WASHINGTON (Reuters) - A China está desenvolvendo armas que desativariam a tecnologia espacial de inimigos, como satélites, em caso de conflito, diz um relatório divulgado na segunda-feira pelo Pentágono.

O texto afirma também que "numerosas" invasões em redes de informática mundo afora no último ano, inclusive algumas de propriedade do governo dos EUA, têm origem na China.

A avaliação aparece em um relatório anual do Pentágono ao Congresso sobre o poderio militar chinês. Pequim habitualmente critica o relatório, afirmando que ele se equivoca ao retratar a China como uma ameaça.

David Sedney, especialista em China do Pentágono, disse que não há alarme por parte dos EUA, mas reiterou as frequentes críticas norte-americanas quanto à falta de transparência de Pequim para as razões da rápida modernização das suas Forças Armadas e do aumento de seus gastos militares.

"Acho que a maior coisa para as pessoas se preocuparem é realmente o fato de que não temos esse tipo de compreensão estratégica das intenções chinesas. Isso gera incerteza", disse Sedney, subsecretário-assistente de Defesa para o Leste da Ásia.
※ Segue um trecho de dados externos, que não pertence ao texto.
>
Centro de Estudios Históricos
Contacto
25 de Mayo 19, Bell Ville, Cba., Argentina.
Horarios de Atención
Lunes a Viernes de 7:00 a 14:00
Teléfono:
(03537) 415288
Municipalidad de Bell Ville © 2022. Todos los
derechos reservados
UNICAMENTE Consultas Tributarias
Sedney disse que há especial preocupação com as atividades da China no espaço e no ciberespaço.

"A China está desenvolvendo um programa multidimensional para limitar ou evitar o uso de patrimônio espacial por parte de seus potenciais adversários durante momentos de crises ou conflito", disse o relatório.
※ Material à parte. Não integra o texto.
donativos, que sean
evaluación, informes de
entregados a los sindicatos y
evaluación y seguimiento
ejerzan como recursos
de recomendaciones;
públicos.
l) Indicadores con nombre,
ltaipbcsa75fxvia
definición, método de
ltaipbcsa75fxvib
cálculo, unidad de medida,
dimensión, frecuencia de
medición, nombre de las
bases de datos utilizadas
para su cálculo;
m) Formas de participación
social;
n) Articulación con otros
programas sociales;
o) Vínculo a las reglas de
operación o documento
O texto diz que o Exército de Libertação Popular "está explorando embaralhadores de satélites, armas de energia cinética, lasers de alta potência, armas de microondas de alta potência, armas com feixes de partículas e armas de pulso eletromagnético para aplicação contra-espacial".

O documento lembra ainda que a China destruiu com um míssil a um satélite desativado em janeiro de 2007, fato que já era citado no relatório anterior.

"Continuamos pedindo aos chineses que se sentem para conversar conosco sobre aquele teste, e eles não [aceitam]", afirmou Sedney.